Eventually, the shaken labour leader was allowed back in and roughly bustled downstairs to face the raucous crowd outside. By this time the crowd with mayhem on its mind numbered more than a thousand. “That is the man that is at the bottom of all the troubles,” yelled a soldier. “Make the skunk kiss the good old flag,” jeered the throng. Midgley’s glasses were knocked off, his collar torn, until his lips finally touched the sacred Union Jack, his offer to address the vetereans ignored, and police were able to bundle him back inside the Labor Temple. Several other labour representatives escaped by clambering down the fire escape and dashing down the back alley. Longshore union delegate J. Thomas was not so lucky.
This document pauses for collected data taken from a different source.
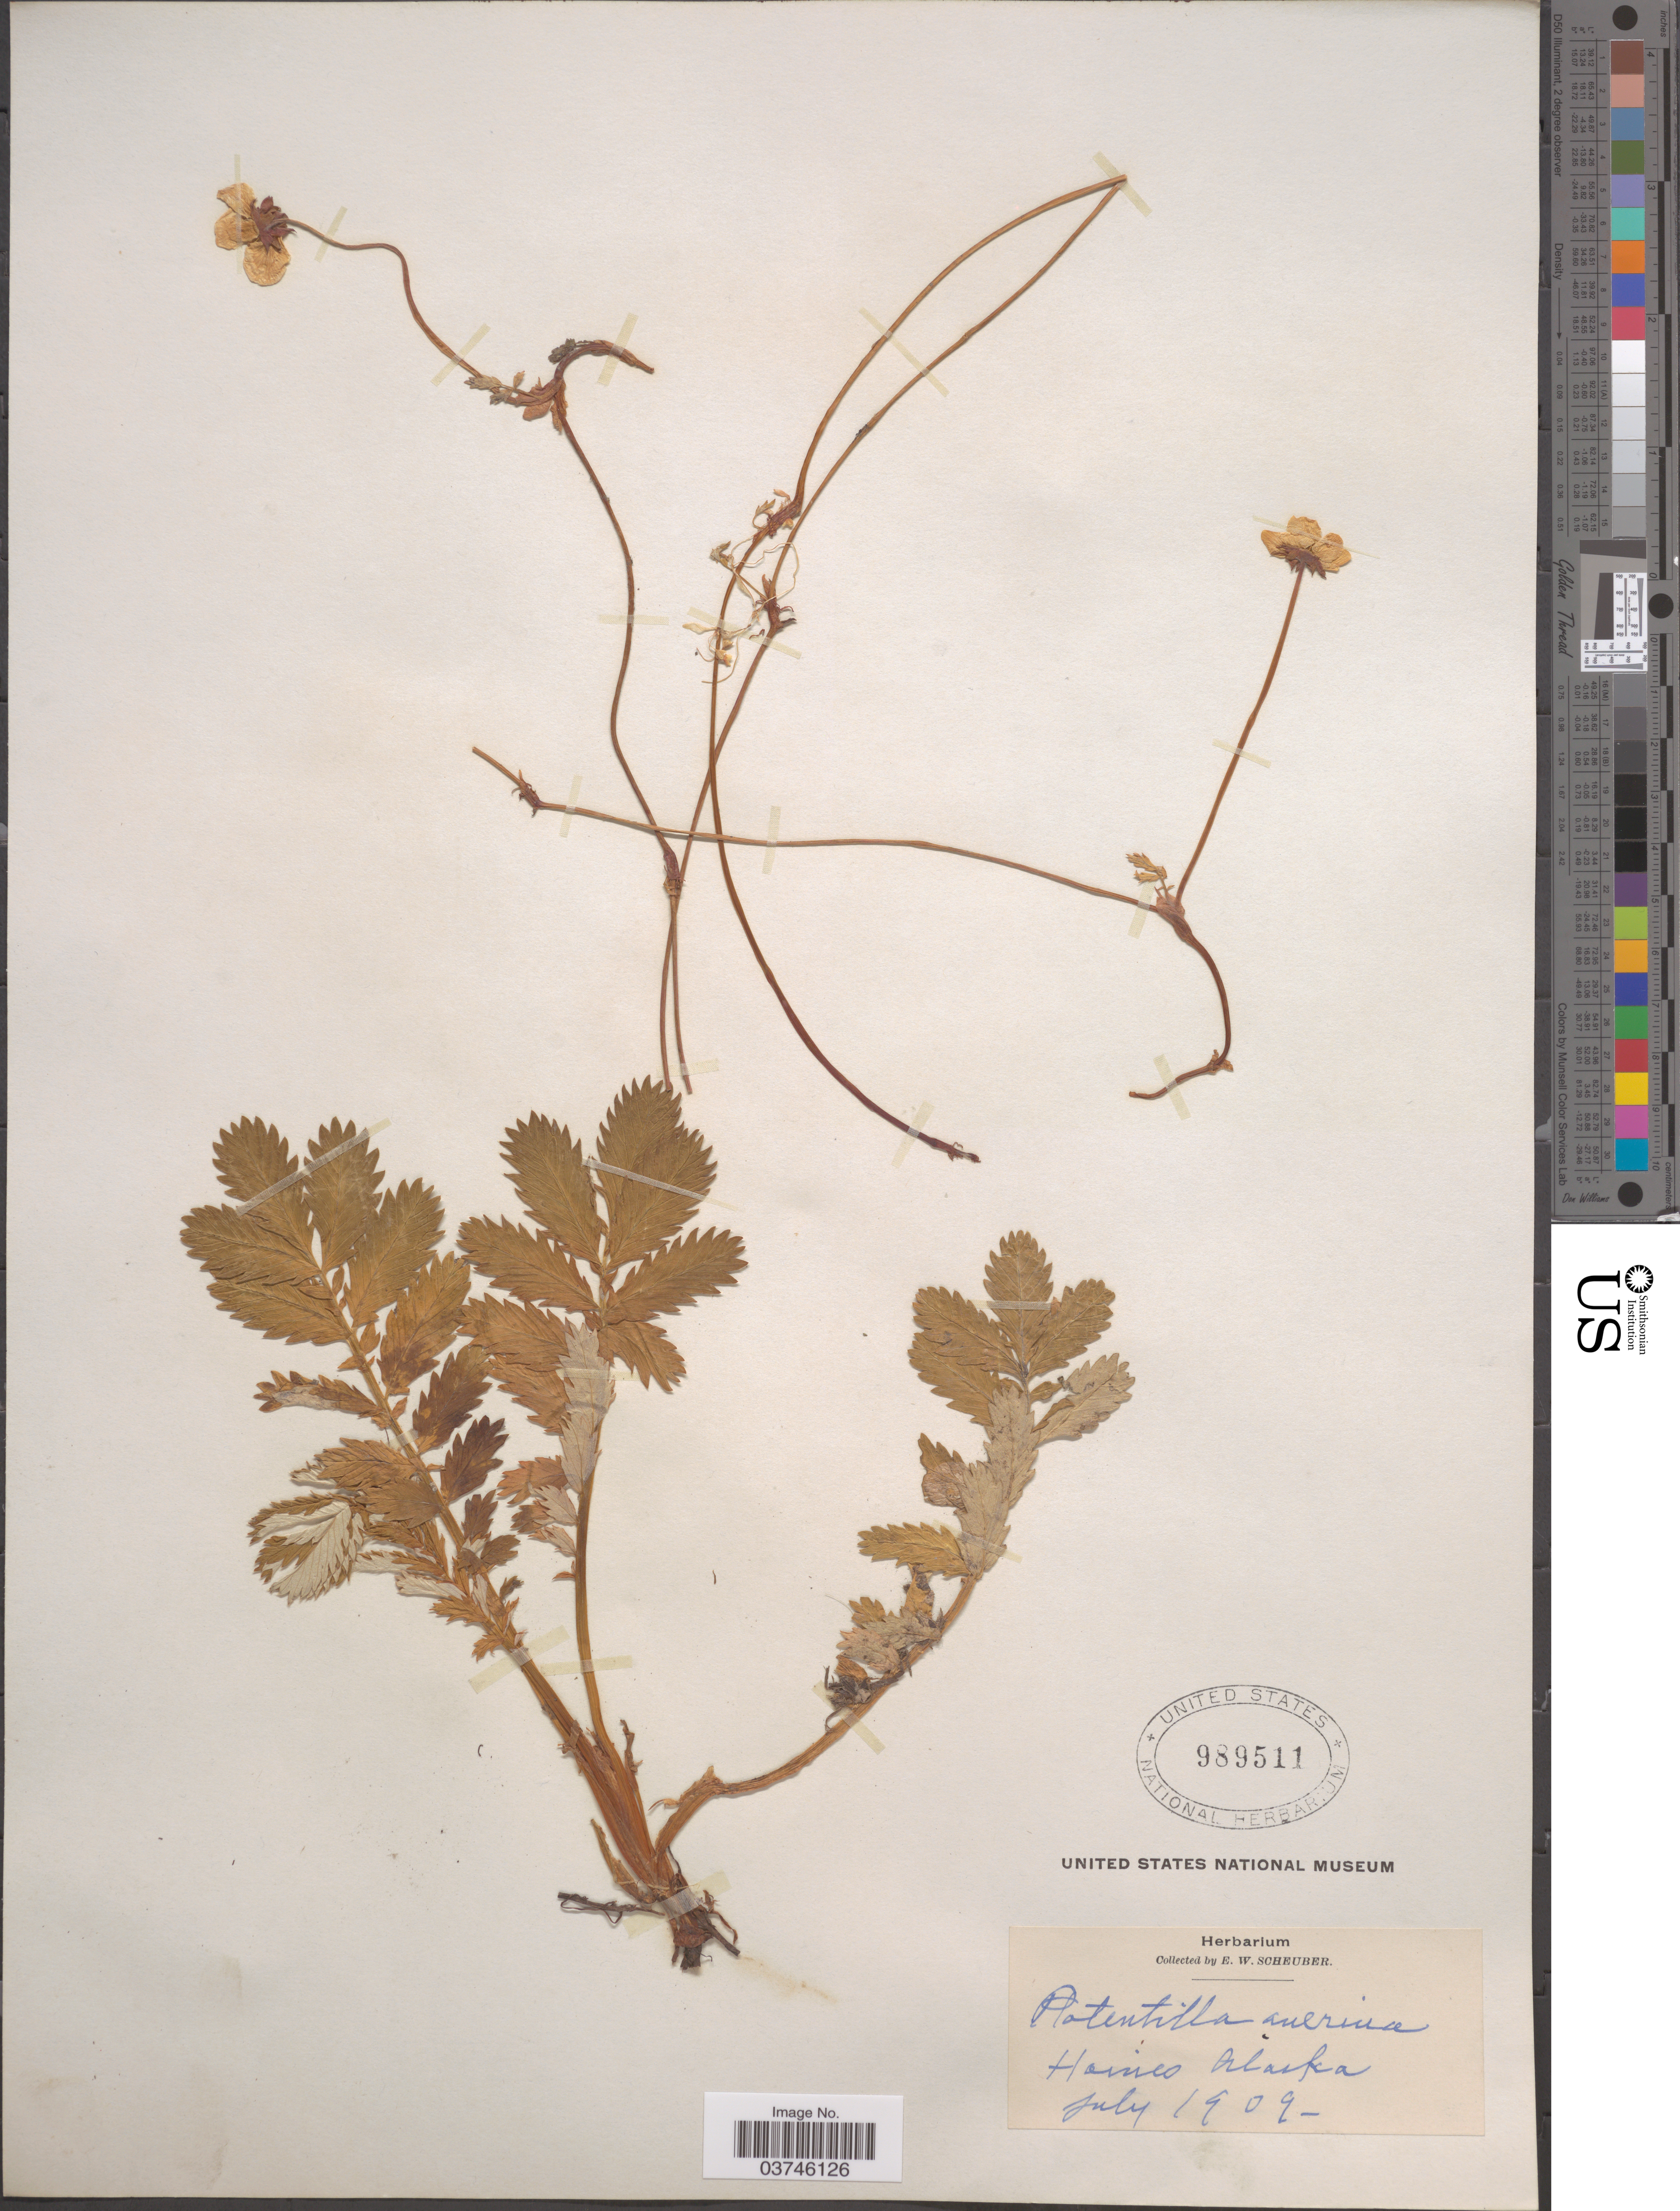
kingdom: Plantae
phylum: Tracheophyta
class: Magnoliopsida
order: Rosales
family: Rosaceae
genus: Argentina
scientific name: Argentina anserina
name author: (L.) Rydb.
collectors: E. Scheuber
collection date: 1909-07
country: United States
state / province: Alaska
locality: Haines.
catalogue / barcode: US 989511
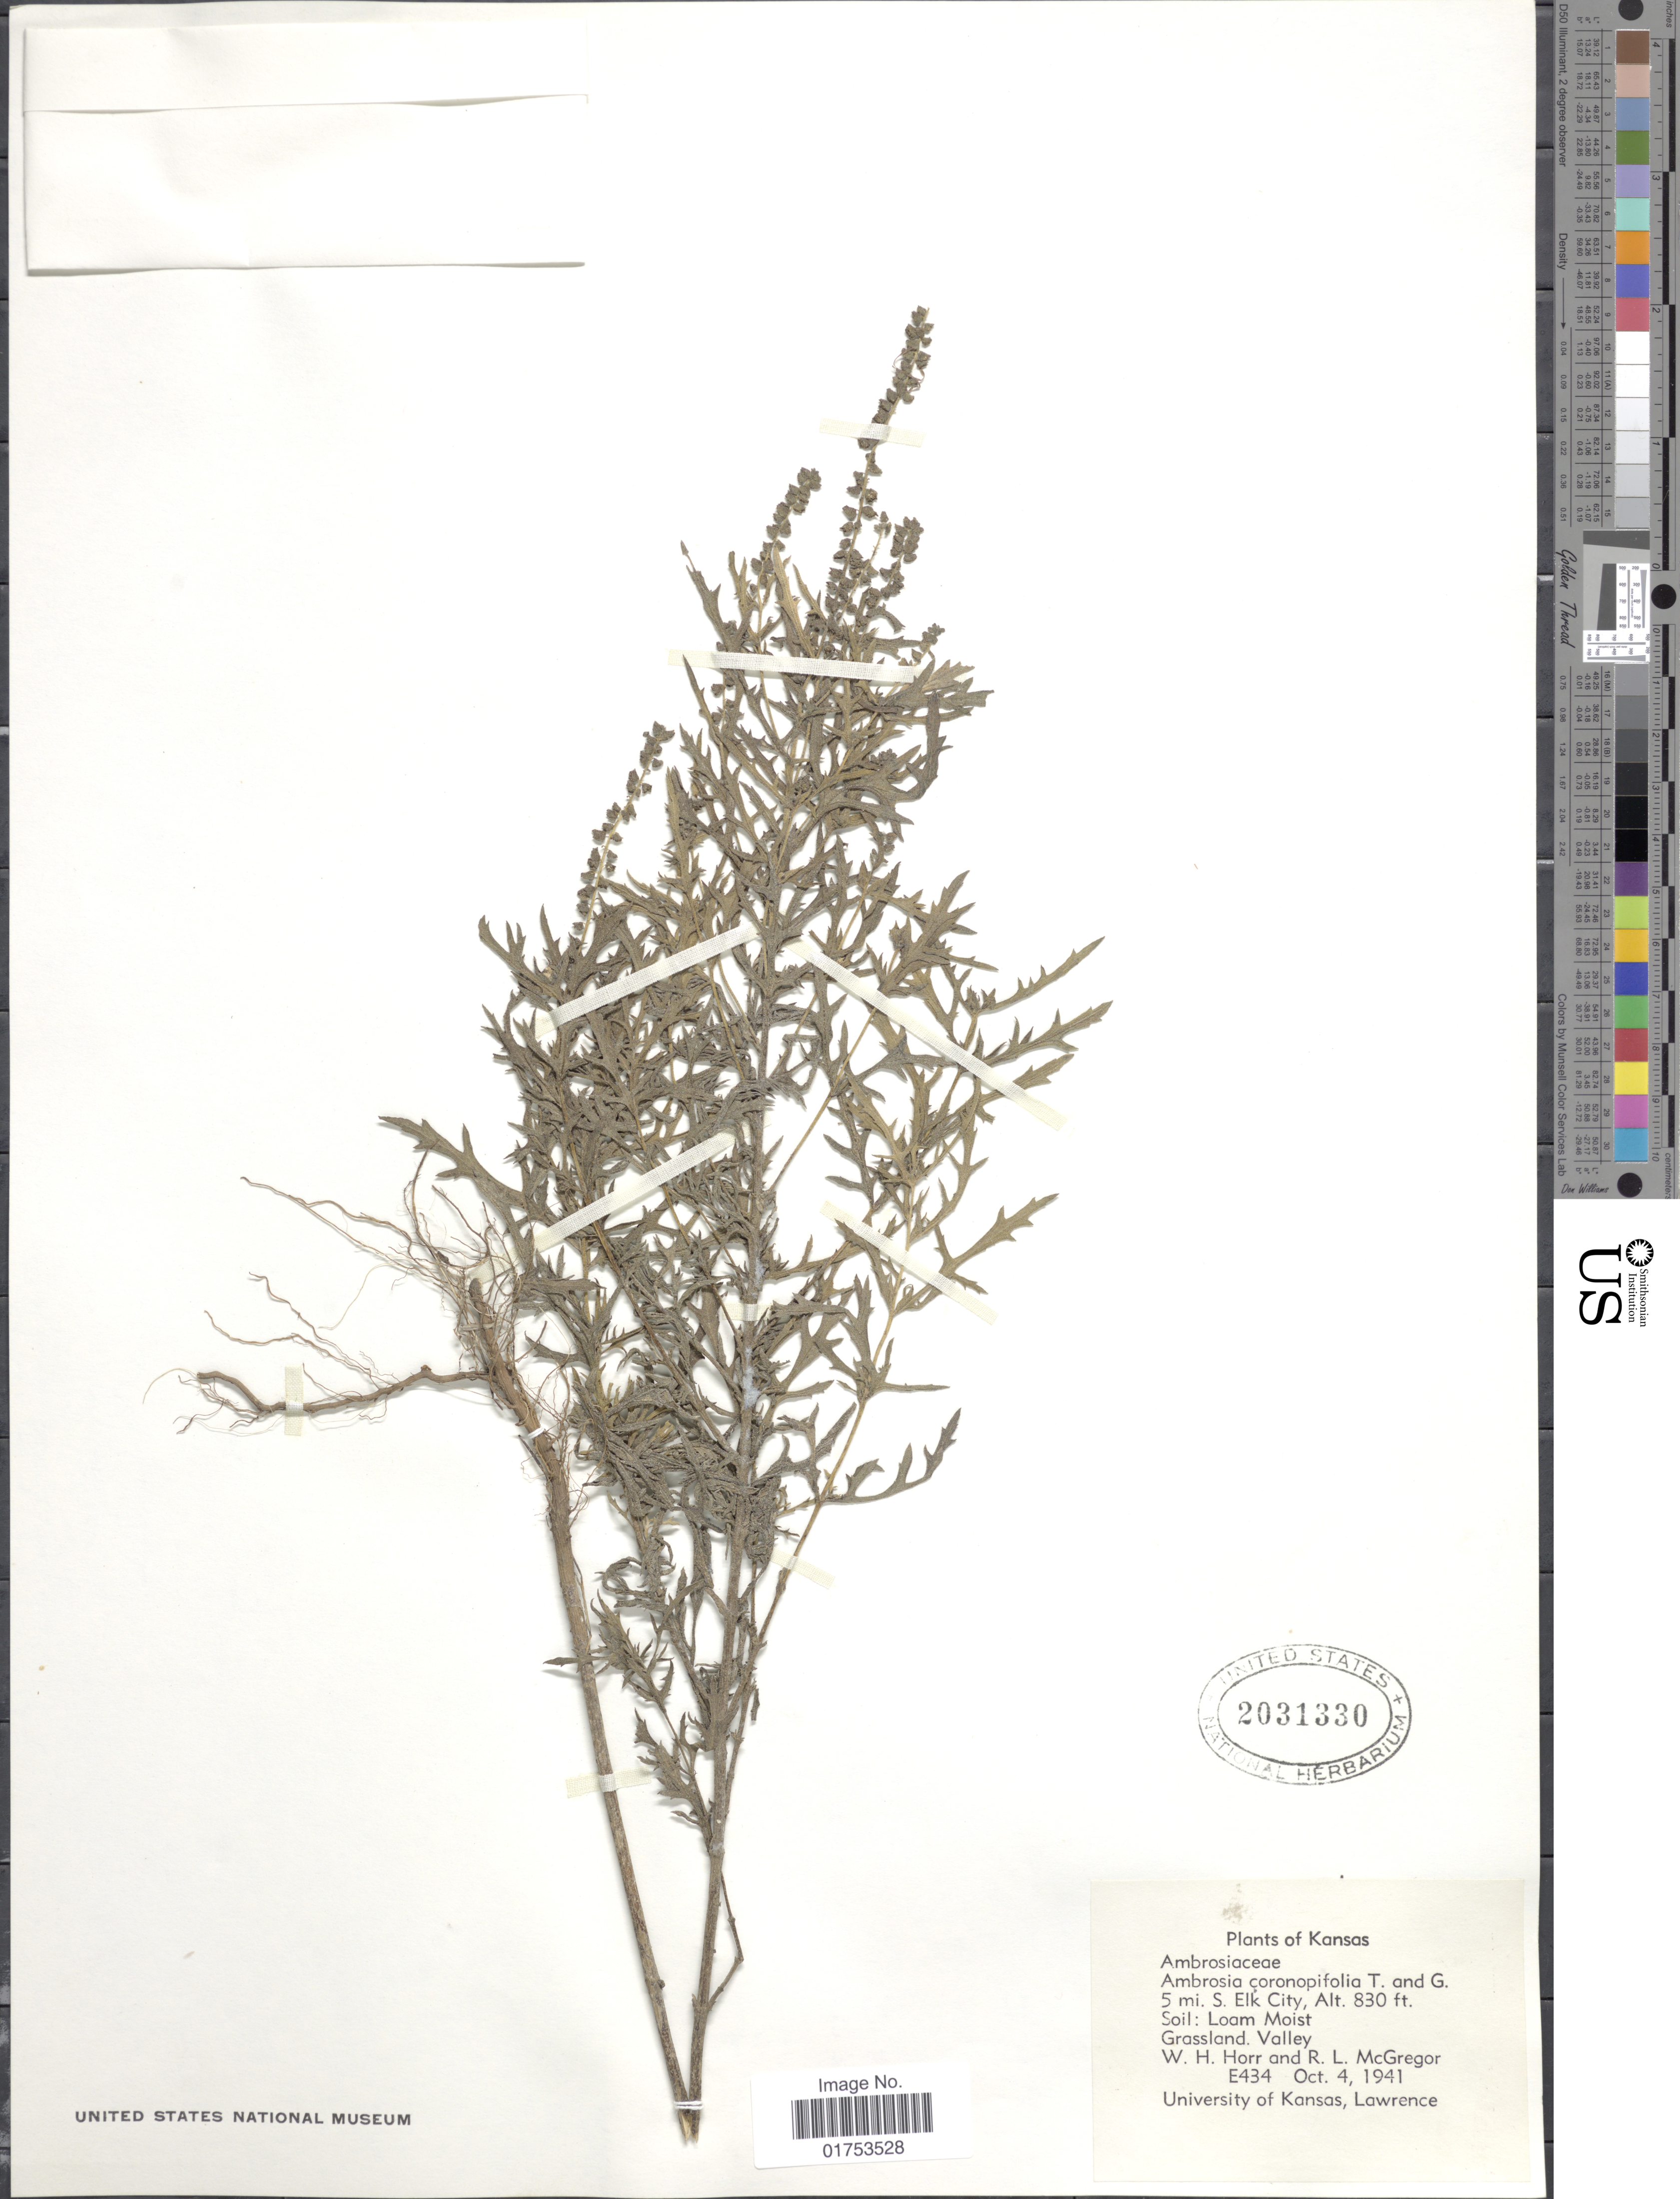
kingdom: Plantae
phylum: Tracheophyta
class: Magnoliopsida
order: Asterales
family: Asteraceae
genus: Ambrosia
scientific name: Ambrosia psilostachya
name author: DC.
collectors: W. H. Horr & R. McGregor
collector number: E434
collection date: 1941-10-04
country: United States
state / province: Kansas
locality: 5 mi. S. Elk City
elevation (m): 253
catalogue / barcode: US 2031330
He found himself caught in the middle of the crowd, where he was severely set upon until he, too, reluctantly agreed to kiss the flag. When police attempted to haul him away to the station, soldiers surrounded their car in an unsuccessful effort to grab Thomas back, with shouts of “Let’s take him ourselves!”
Then, it was off to the car barns to intimidate trolley drivers into resuming service, which actually happened shortly before midnight, and finally to a packed, rowdy public meeting of self-proclaimed patriots, where speaker after speaker were cheered for lashing out at Goodwin and local strike leaders. “They are just as bad as the man who got shot in the front or the back – I hope both” shouted one inflamed citizen, to a thunderous ovation. It was a common sentiment. The lone attendee to vote against a resolution calling for them to be forced into military service overseas was physically ejected.
The next morning, with the waterfront still silent, the fired-up war veterans, still exulting over their “triumphs” of the previous day, decided to take on the longshoremen and force them back to work. It was not to be. This time, when they tried to assail the union hall ramparts at Pender and Hornby, they got a surprise. “Charging up a long set of stairs, they were met by longshoremen who beat them back using chair legs as staves,” wrote historian Irene Howard. A tense standoff ensued, until Mayor Robert Henry Otley Gale arrived. He convinced the agitated veterans to appoint a committee to talk to a longshoremen committee, ignoring their demand that the Labour Council’s Jack Kavanagh be ordered out of the city.
The upshot was that the rioters marched off to the Cambie Street grounds, the dockyard workers returned to their jobs at a time of their choosing, and leaders of the Trades and Labour Council agreed to test the persistent accusation that the rank-and-file did not support the general strike by resigning and calling new elections. All but one or two were handily re-elected. By Monday morning, everyone was back at work, except for 50 shoe factory workers whose employer demanded they apologize for their Friday walkout before he would allow them back in.
In the face of fierce intimidation, pro-war hysteria and mob violence, the remarkable success of the first general strike of its kind signified the increasing radicalism of the BC trade union movement, particularly in Vancouver. Less than a year later, the city’s unions walked out again, this time for an entire month, in a sympathy strike to back the 1919 Winnipeg General Strike. The horrors of World War One and the failure of rampant capitalism to deliver any kind of economic justice to those who did the work led more and more unions to embrace socialism as the only alternative to a broken system.
Ginger Goodwin would have understood.